At 4am, I stared at my computer and invented a technique to extract word similarity using a metric known as Jaccardian Similarity. I looked at two expletives (curse words) “angel” and “saint” (in the Talmudic sense of “sagi nahor” which is the use of opposite words to refer to unclean language instead of a direct expression of the vulgar) and asked how the computer knows that they are related? At first, I was thinking about polarity and how the polarity detector works better on negative words. Then I thought about the most negative words possible, which were expletives. I wanted to get inside the brain of the computer and figure out how the computer knows that a given word “angel” is an expletive and that it is related to another word that is “saint”. I determined that it was based on their contexts (at that time adjectives), and later expanded to include other grammatical structures. The research derived rules for the birth of similarity of words, information carried and lost in various parts of speech, thesaurus properties, how language evolves over time in terms of speech/writing and word families. This demonstrates also how the brain evolved over time, since the brain contains its own semantic map, where words are placed together in close proximity based upon meaning. If the thesauruses change in time, then the brain evolves accordingly.

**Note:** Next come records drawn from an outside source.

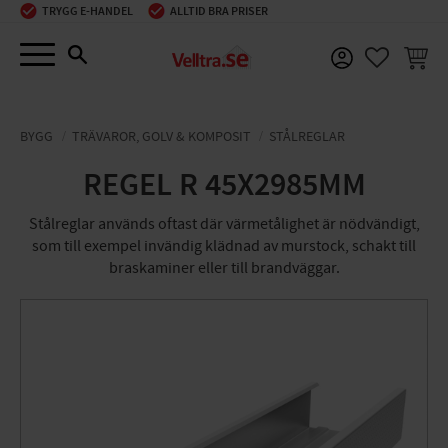
TRYGG E-HANDEL
ALLTID BRA PRISER
Meny
KUNDV
FAVORIT
BYGG
TRÄVAROR, GOLV & KOMPOSIT
STÅLREGLAR
REGEL R 45X2985MM
Stålreglar används oftast där värmetålighet är nödvändigt,
som till exempel invändig klädnad av murstock, schakt till
braskaminer eller till brandväggar.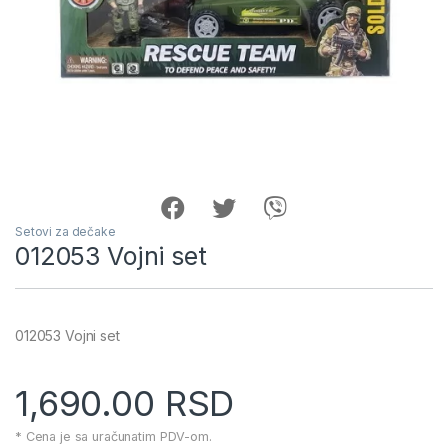
Setovi za dečake
012053 Vojni set
012053 Vojni set
1,690.00
RSD
* Cena je sa uračunatim PDV-om.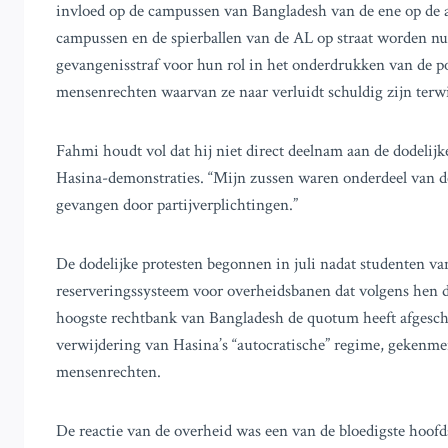
invloed op de campussen van Bangladesh van de ene op de 
campussen en de spierballen van de AL op straat worden nu 
gevangenisstraf voor hun rol in het onderdrukken van de p
mensenrechten waarvan ze naar verluidt schuldig zijn terwi
Fahmi houdt vol dat hij niet direct deelnam aan de dodelij
Hasina-demonstraties. “Mijn zussen waren onderdeel van de p
gevangen door partijverplichtingen.”
De dodelijke protesten begonnen in juli nadat studenten va
reserveringssysteem voor overheidsbanen dat volgens hen d
hoogste rechtbank van Bangladesh de quotum heeft afgeschaf
verwijdering van Hasina’s “autocratische” regime, gekenm
mensenrechten.
De reactie van de overheid was een van de bloedigste hoofd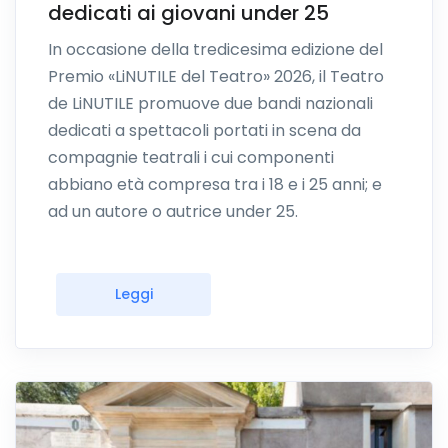
dedicati ai giovani under 25
In occasione della tredicesima edizione del
Premio «LiNUTILE del Teatro» 2026, il Teatro
de LiNUTILE promuove due bandi nazionali
dedicati a spettacoli portati in scena da
compagnie teatrali i cui componenti
abbiano età compresa tra i 18 e i 25 anni; e
ad un autore o autrice under 25.
Leggi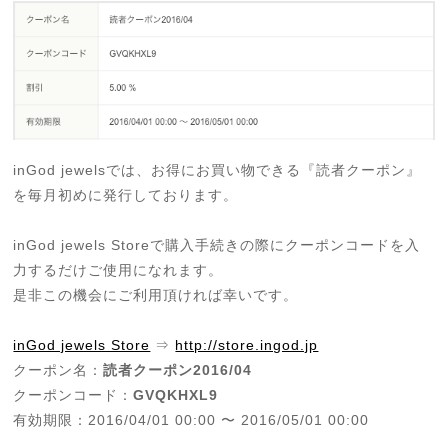
inGod jewelsでは、お得にお買い物できる『読者クーポン』
を毎月初めに発行しております。
inGod jewels Storeで購入手続きの際にクーポンコードを入
力するだけご使用になれます。
是非この機会にご利用頂ければ幸いです。
inGod jewels Store
⇒
http://store.ingod.jp
クーポン名：
読者クーポン2016/04
クーポンコード：
GVQKHXL9
有効期限：2016/04/01 00:00 〜 2016/05/01 00:00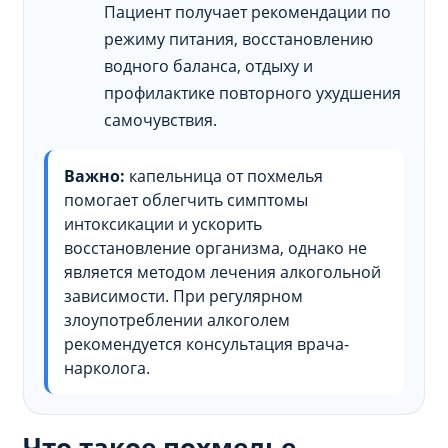
Пациент получает рекомендации по
режиму питания, восстановлению
водного баланса, отдыху и
профилактике повторного ухудшения
самочувствия.
Важно:
капельница от похмелья
помогает облегчить симптомы
интоксикации и ускорить
восстановление организма, однако не
является методом лечения алкогольной
зависимости. При регулярном
злоупотреблении алкоголем
рекомендуется консультация врача-
нарколога.
Что такое похмелье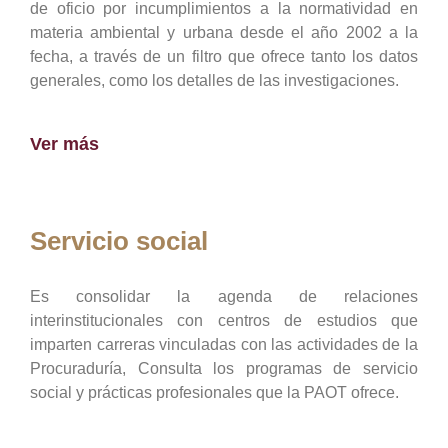
de oficio por incumplimientos a la normatividad en
materia ambiental y urbana desde el año 2002 a la
fecha, a través de un filtro que ofrece tanto los datos
generales, como los detalles de las investigaciones.
Ver más
Servicio social
Es consolidar la agenda de relaciones
interinstitucionales con centros de estudios que
imparten carreras vinculadas con las actividades de la
Procuraduría, Consulta los programas de servicio
social y prácticas profesionales que la PAOT ofrece.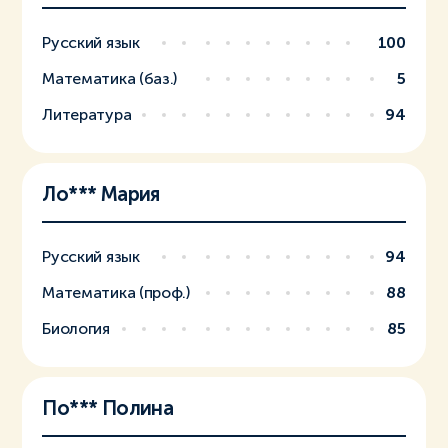
Русский язык
100
Математика (баз.)
5
Литература
94
Ло*** Мария
Русский язык
94
Математика (проф.)
88
Биология
85
По*** Полина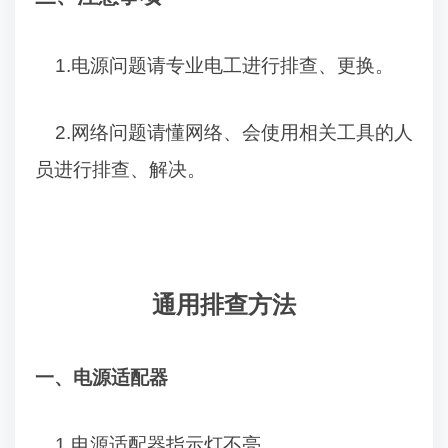
1.
电源问题请专业电工进行排查、更换。
2.
网络问题请懂网络、会使用相关工具的人
员进行排查、解决。
通用排查方法
一、电源适配器
1.
电源适配器指示灯不亮。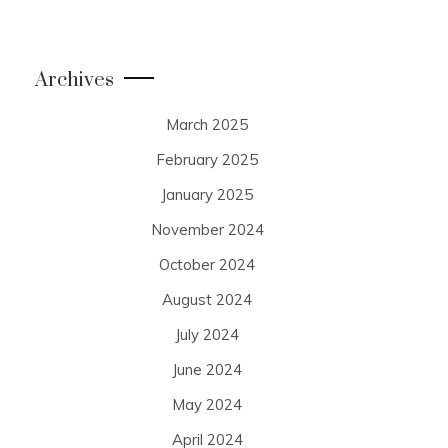
Archives
March 2025
February 2025
January 2025
November 2024
October 2024
August 2024
July 2024
June 2024
May 2024
April 2024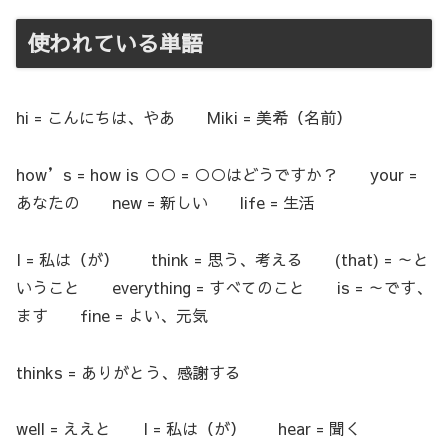
使われている単語
hi = こんにちは、やあ Miki = 美希（名前）
how’s = how is ○○ = ○○はどうですか？ your =
あなたの new = 新しい life = 生活
I = 私は（が） think = 思う、考える (that) = ～と
いうこと everything = すべてのこと is = ～です、
ます fine = よい、元気
thinks = ありがとう、感謝する
well = ええと I = 私は（が） hear = 聞く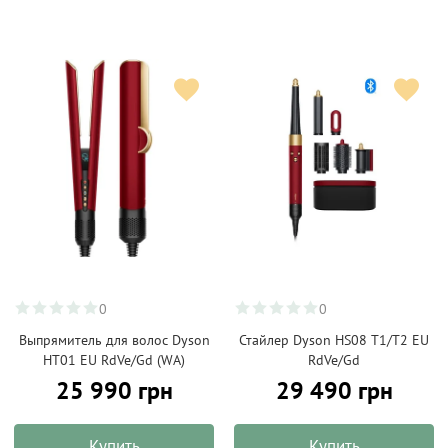
0
0
Выпрямитель для волос Dyson
Стайлер Dyson HS08 T1/T2 EU
HT01 EU RdVe/Gd (WA)
RdVe/Gd
25 990 грн
29 490 грн
Купить
Купить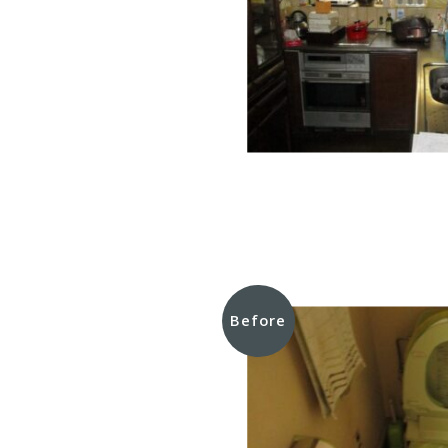
Before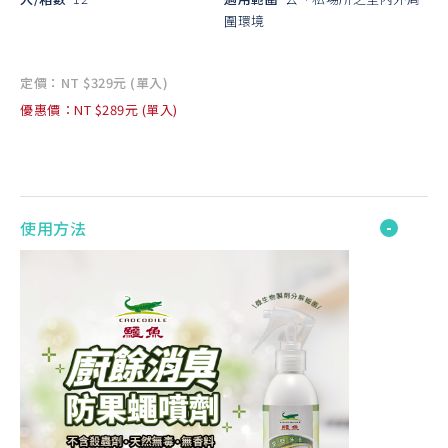
圍環境
定價：NT $329元 (單入)
優惠價：NT $289元 (單入)
使用方法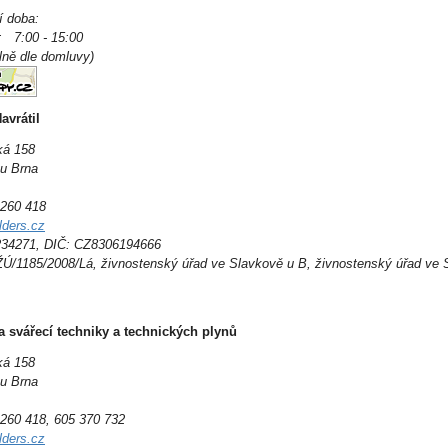
í doba:
: 7:00 - 15:00
lně dle domluvy)
avrátil
ká 158
u Brna
5 260 418
lders.cz
234271, DIČ: CZ8306194666
 ŽÚ/1185/2008/Lá, živnostenský úřad ve Slavkově u B, živnostenský úřad ve
a svářecí techniky a technických plynů
ká 158
u Brna
5 260 418, 605 370 732
lders.cz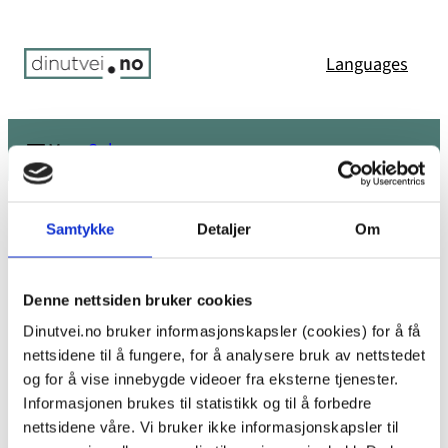
Hopp
til
Languages
innhold
Søk
Meny
Du er her:
Hjem
/
Hovedparolen 8. mars i Oslo: Kamp mot
vold og voldtekt – rettssikkerhet for kvinner
/
image
Samtykke
Detaljer
Om
image
Denne nettsiden bruker cookies
Dinutvei.no bruker informasjonskapsler (cookies) for å få
nettsidene til å fungere, for å analysere bruk av nettstedet
og for å vise innebygde videoer fra eksterne tjenester.
Informasjonen brukes til statistikk og til å forbedre
nettsidene våre. Vi bruker ikke informasjonskapsler til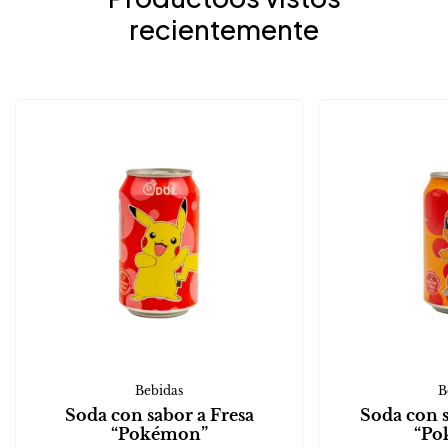
recientemente
Bebidas
B
Soda con sabor a Fresa
Soda con 
“Pokémon”
“Po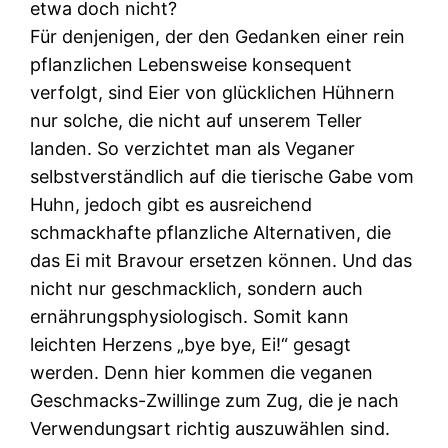
etwa doch nicht?
Für denjenigen, der den Gedanken einer rein
pflanzlichen Lebensweise konsequent
verfolgt, sind Eier von glücklichen Hühnern
nur solche, die nicht auf unserem Teller
landen. So verzichtet man als Veganer
selbstverständlich auf die tierische Gabe vom
Huhn, jedoch gibt es ausreichend
schmackhafte pflanzliche Alternativen, die
das Ei mit Bravour ersetzen können. Und das
nicht nur geschmacklich, sondern auch
ernährungsphysiologisch. Somit kann
leichten Herzens „bye bye, Ei!“ gesagt
werden. Denn hier kommen die veganen
Geschmacks-Zwillinge zum Zug, die je nach
Verwendungsart richtig auszuwählen sind.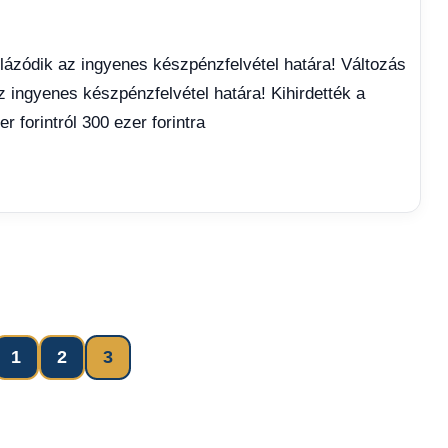
plázódik az ingyenes készpénzfelvétel határa! Változás
z ingyenes készpénzfelvétel határa! Kihirdették a
r forintról 300 ezer forintra
evious
1
2
3
Bejegyzések
sts
lapozása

This work put the foundations of the NLP field into question. Since PMI and opinionFinder did not work on the corpus, it suggested that the background of the field itself was not firm. I discovered that the distributional hypothesis, which states that a word is known by the company that it keeps, was actually lifted from the Talmud’s Gzeirah Shavah, which states the inverse – the contexts are the same if they are encoded by the same word.
Furthermore, I also discovered that the Google Books Corpus is not random. It can serve as the exact testbed for an older linguistic concept underlying the Swadesh list, if you will, a “Swadesh hypothesis”. Morris Swadesh was one of the pioneers of glottochronology (the dating of language divergence) and lexicostatistics (the quantitative assessment of the genealogical relatedness of languages), and the generator of Swadesh lists.
This “hypothesis” served as the foundation for his work, specifically the lists. This “hypothesis” states that words that form the core component of language, learned early and spoken often are less susceptible to change than other words. In fact, if one were to expand to a multilingual corpus, one can prove that there is a core part of the language that is invariant to time and culture: the very foundation for the civilization described in the biblical tale of the Tower of Babel. The new (Google Books Corpus) provides an innovation upon the old (Distributional Hypothesis, “Swadesh hypothesis”).